Monday, June 2, 2008

Apple Pie and Stuff


So thanks partly in fact to the fact that I don't really know hardly anyone around here yet (awwww... poor wittle Shteevie), I haven't gotten too homesick yet.  I know, it doesn't make any sense, but stay with me here - it will eventually.  I say that because I really haven't done that much of anything (and when I have, it's been fun), so when I'm not out somewhere, I'm sitting in my empty apartment with nothing to do besides surf the net or watch the one or two DVDs that I brought with me on the plane (my stuff apparently arrived in port today, so I may actually have furniture and more than a week's worth of clothes within a ten days or so - yea!!!). Therefore, it's a little piece of home, and I'm okay.

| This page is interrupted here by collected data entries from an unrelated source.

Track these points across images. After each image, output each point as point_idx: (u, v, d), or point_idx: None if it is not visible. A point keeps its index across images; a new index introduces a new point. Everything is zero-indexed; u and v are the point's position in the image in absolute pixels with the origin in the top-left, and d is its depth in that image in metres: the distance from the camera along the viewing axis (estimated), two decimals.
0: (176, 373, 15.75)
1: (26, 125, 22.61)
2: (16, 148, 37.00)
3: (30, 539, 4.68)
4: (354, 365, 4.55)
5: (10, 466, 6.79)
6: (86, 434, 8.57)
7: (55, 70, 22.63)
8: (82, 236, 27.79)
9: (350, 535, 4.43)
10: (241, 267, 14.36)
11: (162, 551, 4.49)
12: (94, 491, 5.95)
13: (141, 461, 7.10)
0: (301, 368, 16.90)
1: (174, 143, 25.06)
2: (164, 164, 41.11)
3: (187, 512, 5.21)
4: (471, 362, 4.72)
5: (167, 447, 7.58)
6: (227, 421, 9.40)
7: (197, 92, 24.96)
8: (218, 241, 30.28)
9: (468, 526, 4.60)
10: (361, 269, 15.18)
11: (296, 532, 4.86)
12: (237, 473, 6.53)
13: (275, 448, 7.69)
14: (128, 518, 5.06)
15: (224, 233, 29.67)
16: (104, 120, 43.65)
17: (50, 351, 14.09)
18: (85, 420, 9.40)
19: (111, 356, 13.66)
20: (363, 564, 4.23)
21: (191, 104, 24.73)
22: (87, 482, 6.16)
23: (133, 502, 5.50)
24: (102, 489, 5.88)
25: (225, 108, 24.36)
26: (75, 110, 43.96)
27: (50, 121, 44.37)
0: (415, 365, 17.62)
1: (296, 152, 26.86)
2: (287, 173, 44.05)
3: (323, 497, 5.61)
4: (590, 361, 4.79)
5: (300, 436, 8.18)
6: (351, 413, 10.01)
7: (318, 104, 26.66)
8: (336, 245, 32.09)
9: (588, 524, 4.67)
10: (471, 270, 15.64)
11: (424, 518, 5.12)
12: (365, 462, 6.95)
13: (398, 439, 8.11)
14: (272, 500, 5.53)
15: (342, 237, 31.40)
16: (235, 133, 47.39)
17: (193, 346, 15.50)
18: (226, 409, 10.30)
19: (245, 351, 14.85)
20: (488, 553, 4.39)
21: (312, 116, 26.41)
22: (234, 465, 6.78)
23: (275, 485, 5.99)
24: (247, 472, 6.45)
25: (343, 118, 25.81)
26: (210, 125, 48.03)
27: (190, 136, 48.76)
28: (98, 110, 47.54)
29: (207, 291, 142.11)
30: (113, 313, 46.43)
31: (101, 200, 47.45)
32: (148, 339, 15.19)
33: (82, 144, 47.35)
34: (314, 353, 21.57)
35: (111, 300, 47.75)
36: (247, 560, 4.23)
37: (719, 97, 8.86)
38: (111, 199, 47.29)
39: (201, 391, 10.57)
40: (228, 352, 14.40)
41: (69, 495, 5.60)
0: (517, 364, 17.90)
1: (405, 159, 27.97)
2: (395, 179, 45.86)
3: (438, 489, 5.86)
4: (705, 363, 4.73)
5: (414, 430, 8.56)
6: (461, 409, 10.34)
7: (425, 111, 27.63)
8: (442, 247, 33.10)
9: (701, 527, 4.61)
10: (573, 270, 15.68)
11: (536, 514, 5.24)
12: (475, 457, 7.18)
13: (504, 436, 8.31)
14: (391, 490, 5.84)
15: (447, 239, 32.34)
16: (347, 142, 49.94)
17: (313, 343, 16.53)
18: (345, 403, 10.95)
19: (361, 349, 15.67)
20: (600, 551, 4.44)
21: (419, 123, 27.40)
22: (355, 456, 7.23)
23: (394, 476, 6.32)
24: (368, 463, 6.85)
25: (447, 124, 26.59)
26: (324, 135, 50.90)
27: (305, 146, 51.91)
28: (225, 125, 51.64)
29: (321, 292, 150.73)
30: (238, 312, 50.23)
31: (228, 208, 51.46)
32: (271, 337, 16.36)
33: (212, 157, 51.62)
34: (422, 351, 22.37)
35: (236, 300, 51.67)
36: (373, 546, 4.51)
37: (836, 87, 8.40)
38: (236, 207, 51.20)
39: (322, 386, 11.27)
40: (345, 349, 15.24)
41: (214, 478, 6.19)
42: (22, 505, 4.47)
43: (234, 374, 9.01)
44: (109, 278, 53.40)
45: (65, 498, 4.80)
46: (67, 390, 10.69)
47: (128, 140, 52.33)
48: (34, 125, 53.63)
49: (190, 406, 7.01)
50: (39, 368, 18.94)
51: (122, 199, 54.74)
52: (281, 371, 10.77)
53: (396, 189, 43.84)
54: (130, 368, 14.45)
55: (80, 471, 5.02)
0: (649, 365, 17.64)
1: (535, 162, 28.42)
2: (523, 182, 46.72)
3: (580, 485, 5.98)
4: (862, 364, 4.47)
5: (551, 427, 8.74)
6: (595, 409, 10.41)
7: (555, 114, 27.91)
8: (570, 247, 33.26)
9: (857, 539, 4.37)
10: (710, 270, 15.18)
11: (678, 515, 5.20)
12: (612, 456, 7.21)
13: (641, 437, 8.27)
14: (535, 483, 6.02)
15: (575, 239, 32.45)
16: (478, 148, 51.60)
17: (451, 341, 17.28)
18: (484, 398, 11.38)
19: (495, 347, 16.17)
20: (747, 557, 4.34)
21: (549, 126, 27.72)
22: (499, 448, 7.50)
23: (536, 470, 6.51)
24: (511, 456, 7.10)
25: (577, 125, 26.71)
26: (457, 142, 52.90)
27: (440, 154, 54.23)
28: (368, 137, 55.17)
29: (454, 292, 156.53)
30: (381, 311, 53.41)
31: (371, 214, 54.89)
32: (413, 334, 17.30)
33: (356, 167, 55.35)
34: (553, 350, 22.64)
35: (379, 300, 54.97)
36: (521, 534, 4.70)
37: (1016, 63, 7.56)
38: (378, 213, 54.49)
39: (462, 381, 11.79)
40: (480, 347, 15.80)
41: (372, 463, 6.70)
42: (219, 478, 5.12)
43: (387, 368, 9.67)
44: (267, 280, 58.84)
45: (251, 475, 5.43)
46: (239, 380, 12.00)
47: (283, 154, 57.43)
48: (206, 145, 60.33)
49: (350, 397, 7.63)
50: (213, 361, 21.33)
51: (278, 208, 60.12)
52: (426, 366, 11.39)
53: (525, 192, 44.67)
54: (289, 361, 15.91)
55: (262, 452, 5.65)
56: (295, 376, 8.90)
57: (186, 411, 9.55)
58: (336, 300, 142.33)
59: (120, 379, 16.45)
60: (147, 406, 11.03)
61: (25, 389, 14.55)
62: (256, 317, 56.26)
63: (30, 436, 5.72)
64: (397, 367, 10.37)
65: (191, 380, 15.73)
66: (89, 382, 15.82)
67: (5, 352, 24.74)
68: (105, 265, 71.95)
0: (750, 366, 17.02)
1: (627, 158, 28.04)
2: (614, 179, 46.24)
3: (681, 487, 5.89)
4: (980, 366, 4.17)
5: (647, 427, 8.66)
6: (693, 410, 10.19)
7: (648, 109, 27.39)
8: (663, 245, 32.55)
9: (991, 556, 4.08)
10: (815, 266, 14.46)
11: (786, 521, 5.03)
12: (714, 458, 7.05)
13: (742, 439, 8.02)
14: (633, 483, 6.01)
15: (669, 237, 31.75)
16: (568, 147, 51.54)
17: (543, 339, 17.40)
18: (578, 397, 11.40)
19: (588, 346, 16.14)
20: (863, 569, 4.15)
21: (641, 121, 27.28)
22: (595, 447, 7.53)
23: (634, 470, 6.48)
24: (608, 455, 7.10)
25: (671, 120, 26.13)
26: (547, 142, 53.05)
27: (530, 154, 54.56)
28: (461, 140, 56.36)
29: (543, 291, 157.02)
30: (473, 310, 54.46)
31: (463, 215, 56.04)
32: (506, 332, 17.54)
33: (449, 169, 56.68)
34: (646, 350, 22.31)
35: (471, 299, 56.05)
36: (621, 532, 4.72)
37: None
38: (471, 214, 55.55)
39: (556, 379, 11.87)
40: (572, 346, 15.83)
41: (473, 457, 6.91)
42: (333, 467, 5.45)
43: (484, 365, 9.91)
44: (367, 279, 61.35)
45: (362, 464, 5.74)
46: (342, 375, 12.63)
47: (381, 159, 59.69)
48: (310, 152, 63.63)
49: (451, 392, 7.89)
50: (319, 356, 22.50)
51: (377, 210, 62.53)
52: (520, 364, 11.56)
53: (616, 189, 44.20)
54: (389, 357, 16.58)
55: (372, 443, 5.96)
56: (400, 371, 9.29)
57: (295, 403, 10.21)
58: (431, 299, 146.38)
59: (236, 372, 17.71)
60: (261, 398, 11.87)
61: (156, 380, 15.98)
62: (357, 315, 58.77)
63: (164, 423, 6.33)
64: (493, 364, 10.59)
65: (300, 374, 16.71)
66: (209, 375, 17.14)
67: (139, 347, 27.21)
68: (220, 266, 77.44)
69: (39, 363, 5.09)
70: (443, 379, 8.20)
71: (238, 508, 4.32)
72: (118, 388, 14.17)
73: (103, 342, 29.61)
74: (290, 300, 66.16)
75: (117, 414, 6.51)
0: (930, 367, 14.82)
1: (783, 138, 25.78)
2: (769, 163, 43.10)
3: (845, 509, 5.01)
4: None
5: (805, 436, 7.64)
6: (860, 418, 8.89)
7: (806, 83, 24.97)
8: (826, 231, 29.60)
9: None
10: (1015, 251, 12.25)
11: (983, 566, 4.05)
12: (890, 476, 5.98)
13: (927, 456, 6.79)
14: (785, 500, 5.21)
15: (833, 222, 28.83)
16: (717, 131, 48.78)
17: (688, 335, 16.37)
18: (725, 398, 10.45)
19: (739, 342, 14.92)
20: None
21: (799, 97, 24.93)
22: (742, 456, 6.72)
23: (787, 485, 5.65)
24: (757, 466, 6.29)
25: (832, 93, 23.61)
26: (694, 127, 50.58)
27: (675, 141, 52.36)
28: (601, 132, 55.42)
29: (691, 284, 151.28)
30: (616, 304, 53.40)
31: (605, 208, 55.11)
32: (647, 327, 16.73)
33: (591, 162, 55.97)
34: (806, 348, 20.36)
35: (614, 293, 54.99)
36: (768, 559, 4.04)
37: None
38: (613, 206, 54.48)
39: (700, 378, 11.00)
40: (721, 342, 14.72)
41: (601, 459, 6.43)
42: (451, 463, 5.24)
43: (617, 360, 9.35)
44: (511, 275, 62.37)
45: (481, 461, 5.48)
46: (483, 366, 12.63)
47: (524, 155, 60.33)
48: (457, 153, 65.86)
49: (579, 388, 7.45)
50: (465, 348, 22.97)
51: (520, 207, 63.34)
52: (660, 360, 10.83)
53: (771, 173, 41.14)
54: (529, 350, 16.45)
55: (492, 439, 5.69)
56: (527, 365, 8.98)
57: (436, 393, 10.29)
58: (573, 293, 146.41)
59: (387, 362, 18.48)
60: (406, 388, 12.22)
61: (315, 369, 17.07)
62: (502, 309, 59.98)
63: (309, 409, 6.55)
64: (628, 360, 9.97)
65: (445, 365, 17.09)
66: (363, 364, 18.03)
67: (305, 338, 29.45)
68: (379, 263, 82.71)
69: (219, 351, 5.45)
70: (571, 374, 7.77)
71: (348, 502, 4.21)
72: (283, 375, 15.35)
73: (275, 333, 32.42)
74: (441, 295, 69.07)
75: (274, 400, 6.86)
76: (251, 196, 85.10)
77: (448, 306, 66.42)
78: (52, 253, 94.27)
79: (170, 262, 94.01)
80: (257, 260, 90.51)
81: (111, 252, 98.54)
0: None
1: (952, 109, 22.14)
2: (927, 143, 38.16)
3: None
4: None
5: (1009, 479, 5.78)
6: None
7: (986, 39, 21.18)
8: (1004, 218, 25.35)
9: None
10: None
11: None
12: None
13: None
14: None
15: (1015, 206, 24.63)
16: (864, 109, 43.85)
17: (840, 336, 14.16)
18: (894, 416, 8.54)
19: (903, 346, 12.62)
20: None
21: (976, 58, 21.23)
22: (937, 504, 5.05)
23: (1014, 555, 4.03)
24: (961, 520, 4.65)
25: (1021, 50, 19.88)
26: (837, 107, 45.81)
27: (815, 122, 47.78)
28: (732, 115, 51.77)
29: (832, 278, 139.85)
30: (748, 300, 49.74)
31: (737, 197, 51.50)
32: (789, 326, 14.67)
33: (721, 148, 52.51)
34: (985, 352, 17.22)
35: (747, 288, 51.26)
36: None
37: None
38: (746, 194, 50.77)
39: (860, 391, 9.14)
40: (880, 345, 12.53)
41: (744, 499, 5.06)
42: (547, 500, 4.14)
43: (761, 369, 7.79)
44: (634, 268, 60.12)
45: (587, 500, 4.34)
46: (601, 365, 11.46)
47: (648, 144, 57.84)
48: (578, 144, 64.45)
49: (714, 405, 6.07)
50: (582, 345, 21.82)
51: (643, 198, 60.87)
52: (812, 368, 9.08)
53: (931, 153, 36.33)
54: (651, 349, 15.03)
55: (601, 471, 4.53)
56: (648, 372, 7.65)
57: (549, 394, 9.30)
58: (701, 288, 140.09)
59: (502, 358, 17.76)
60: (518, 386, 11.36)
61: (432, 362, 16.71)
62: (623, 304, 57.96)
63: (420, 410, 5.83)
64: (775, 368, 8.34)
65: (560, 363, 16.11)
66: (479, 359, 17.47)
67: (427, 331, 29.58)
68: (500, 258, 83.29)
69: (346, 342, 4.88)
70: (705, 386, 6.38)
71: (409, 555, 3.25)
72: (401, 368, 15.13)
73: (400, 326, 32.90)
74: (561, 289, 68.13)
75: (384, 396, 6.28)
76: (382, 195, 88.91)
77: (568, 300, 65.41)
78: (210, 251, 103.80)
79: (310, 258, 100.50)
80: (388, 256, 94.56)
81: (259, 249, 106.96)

But deep down there must be some bigger yearning.  I say this because I was riding my torture machine home and I heard a sound that would normally make my skin crawl.  *tink*  But this time it was different.  *tink*  This time there was excitement.  *tink*  This time there was the sudden feeling of finding a long-lost treasure.  Yes, what I was hearing was a ball being hit by an aluminum bat.  *tink*  Now, like I said, normally that sound just makes me cringe.  It's not natural.  It doesn't belong with the game.  The game is meant to be played with wooden bats, not metal.  Besides the sound of a well-struck golf shot, and maybe the sound a bottle of Turk3y makes when it's opened for the first time, there's nothing quite like the sound of a wooden bat connecting with a baseball.  Pure magic.  

So when I got to where the sound was coming from, lo and behold, I find baseball being played.  Turns out that there is actually baseball in this town.  There is a local club team that has two different levels, plays games every weekend and practices twice a week.  And come the day after tomorrow, I'll be playing on one of those teams.  Now I know what you're thinking.  Comedy and baseball rarely mix, and while this will probably result in high hilarity if you like train wrecks, it won't be one of those time where the comedy works.  But dammit, I'm going to try.  

I might even be able to get away with it.  I'm going to be playing on the lower level team, which is the one for just having fun and enjoying the game.  And there's only three other American players on the team, so the fact that I grew up with the game may actually make up for the fact that I'm old and out of shape (torture machine not-withstanding).  It's like the language, except backwards - I'm fluent in baseball, so I don't have to think about what I'm doing, I can just do it.  And who knows - with a season of no pressure under my belt, I might even be able to move up to the 'good' team next year.